There are two types of people in my life who invite me to their home for a meal:
#1: Those who make an effort to prepare a few vegan dishes (to be enjoyed by everyone) so I have something to eat without feeling out of place.
#2: Those who either ask me to bring my own food or simply prepare nothing suitable for my diet so I stand around feeling like an ass, then just look at me apologetically and say, "I didn't know what to make you."
Now, I always offer to bring my own dish when invited to someone's home for a meal. Generally I try to make something that can be shared by everyone, but will also serve as a main entree for myself (such as pasta salad or a mock Shepherd's Pie).
For the most part, people who fall into category #2 gratefully accept my offer to bring a dish. It certainly saves them the time and hassle of providing for me.
And though I don't mind it, there's always a little part of me that's irritated. This is because I believe in this sentiment:
A guest is a jewel that rests on the cushion of hospitality. ~Nero Wolfe
In my view of hospitality, inviting someone to your home for a meal means that you provide the food... especially if you're providing the food for all your other guests. (Potluck meals, of course, are the exception. But in that case everyone is bringing a dish, not just one person.)

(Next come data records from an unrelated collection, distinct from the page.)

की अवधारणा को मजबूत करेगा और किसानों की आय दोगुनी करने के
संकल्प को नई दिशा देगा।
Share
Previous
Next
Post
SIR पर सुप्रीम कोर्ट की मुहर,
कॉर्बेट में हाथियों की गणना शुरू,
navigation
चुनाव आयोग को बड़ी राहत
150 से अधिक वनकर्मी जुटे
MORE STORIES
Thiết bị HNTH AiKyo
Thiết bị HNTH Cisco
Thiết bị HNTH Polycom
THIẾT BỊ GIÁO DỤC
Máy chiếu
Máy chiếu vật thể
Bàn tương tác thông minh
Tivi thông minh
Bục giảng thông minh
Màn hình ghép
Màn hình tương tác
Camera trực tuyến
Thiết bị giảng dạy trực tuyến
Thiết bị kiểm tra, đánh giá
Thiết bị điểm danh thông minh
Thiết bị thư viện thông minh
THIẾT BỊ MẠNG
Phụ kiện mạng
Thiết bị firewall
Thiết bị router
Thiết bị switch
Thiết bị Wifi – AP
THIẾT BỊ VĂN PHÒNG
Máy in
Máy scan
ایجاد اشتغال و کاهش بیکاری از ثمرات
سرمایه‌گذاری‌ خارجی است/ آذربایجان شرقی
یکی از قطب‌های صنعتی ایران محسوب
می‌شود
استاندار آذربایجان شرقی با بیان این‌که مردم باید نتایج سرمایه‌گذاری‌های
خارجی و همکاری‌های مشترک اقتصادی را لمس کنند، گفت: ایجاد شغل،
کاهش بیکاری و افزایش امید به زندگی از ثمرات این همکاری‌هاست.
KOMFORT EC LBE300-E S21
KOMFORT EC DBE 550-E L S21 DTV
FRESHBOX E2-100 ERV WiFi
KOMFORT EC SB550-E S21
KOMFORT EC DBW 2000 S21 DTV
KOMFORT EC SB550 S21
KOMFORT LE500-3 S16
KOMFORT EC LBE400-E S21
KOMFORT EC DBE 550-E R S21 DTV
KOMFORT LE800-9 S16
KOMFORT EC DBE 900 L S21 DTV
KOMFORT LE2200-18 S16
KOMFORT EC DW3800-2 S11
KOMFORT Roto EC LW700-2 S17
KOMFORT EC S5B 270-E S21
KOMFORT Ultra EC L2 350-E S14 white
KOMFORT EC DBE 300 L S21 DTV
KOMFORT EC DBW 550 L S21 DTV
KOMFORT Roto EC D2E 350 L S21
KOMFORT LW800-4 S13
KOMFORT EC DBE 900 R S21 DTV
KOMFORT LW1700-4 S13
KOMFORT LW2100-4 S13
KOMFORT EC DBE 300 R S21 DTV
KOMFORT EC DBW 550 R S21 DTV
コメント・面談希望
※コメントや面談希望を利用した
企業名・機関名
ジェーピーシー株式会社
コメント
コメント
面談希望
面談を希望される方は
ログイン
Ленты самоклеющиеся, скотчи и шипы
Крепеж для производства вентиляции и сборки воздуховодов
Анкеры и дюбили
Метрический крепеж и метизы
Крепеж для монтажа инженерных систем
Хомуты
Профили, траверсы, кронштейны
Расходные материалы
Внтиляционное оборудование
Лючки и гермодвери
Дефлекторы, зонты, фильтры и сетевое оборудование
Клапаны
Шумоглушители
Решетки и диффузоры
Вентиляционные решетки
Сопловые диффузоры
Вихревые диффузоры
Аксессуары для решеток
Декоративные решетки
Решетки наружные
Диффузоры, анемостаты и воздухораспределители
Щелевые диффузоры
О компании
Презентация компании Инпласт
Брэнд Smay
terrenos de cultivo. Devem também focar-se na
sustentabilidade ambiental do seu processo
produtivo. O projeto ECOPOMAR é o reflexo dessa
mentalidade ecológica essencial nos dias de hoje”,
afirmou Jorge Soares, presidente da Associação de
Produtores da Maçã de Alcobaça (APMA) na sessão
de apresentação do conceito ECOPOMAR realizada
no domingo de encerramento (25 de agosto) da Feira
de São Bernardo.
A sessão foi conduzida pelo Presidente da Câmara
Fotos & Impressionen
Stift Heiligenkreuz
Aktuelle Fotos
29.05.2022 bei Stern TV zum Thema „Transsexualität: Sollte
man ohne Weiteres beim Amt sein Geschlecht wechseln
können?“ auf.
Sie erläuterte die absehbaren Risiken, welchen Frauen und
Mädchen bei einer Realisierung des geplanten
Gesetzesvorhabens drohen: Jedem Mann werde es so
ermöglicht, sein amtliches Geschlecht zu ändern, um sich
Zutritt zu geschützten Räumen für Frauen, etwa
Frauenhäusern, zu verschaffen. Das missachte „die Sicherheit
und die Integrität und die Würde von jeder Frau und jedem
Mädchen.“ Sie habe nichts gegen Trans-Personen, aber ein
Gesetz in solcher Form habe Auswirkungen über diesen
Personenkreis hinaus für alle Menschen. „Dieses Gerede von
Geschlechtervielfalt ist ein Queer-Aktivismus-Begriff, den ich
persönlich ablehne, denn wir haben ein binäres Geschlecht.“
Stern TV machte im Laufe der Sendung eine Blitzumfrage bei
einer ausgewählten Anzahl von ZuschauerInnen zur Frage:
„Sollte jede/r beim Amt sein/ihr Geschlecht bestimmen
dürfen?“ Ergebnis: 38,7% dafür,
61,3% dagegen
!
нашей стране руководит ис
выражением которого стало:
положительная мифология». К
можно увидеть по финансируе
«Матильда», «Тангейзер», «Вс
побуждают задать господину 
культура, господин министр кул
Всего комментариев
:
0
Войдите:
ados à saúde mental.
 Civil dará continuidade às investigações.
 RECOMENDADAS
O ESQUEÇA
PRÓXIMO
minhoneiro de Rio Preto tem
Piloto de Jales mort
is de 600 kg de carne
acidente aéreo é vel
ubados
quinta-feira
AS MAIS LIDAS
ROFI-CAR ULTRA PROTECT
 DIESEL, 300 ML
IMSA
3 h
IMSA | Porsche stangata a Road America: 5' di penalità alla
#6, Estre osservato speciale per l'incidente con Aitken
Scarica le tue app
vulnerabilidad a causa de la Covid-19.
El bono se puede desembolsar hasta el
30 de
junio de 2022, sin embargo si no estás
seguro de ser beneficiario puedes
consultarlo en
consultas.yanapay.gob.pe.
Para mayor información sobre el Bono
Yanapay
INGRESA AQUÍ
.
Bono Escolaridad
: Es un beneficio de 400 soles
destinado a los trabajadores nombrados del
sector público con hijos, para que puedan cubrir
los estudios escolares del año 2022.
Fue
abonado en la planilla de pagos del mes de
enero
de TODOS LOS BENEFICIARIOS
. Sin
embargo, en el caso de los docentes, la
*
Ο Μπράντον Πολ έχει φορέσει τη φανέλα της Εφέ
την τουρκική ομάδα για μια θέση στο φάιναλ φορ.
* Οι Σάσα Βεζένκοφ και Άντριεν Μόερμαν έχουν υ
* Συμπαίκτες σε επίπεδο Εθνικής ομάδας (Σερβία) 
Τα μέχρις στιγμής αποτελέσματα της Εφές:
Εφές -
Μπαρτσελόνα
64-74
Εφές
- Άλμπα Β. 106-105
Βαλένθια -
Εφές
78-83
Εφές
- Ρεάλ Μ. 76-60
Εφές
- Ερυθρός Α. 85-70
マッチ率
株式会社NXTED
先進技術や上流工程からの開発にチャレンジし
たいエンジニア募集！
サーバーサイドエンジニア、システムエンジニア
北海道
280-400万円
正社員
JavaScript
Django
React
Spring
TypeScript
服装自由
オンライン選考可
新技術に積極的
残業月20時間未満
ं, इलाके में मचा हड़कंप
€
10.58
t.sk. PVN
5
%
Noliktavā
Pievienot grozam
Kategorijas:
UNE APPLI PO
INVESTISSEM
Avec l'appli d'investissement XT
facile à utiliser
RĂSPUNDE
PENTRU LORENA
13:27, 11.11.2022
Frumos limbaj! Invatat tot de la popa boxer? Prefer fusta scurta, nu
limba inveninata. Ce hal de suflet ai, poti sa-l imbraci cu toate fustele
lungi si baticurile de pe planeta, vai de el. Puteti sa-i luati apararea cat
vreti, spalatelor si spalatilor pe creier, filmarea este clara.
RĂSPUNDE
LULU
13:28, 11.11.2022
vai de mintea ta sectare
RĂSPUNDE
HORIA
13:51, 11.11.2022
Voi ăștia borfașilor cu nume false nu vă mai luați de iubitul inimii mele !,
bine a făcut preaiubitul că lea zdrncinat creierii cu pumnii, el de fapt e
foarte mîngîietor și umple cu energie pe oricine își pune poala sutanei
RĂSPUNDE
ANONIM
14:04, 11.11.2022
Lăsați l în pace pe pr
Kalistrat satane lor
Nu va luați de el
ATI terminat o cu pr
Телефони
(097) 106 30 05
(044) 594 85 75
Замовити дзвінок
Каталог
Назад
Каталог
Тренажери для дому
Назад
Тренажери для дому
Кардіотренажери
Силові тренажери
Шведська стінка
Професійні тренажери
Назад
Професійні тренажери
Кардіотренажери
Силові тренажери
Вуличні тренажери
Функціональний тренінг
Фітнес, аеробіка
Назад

So, although I bring my own dishes without complaint, I always feel a tad annoyed by category #2 people.
And, unfortunately, this is the category into which my mother falls.
Family meals, special events and holiday dinners typically occur at my parent's home. Not once in the past five years has my mother prepared a dish that's suitable for me. At most, I can expect her to have a fruit salad (and, if she remembers, she might dish out some green beans for me before she adds the ham broth).
This wouldn't bother me much--knowing that my mother is slightly flaky--except she regularly prepares special meals for everyone else. She makes chocolate desserts (without nuts!) especially for my husband. She serves up country ham because "your father likes it." And "your brother wants scalloped oysters, so I'm having those, too."
Even my husband has remarked at my mother's obvious displays of favoritism.
I need to learn to let go of this anger and just accept my mom for who she is. Because right now this casts a pallor over holidays, and I'm already dreading Easter dinner.
(Ironically, my mother-in-law is a kind, thoughtful woman who belongs in wonderful category #1.)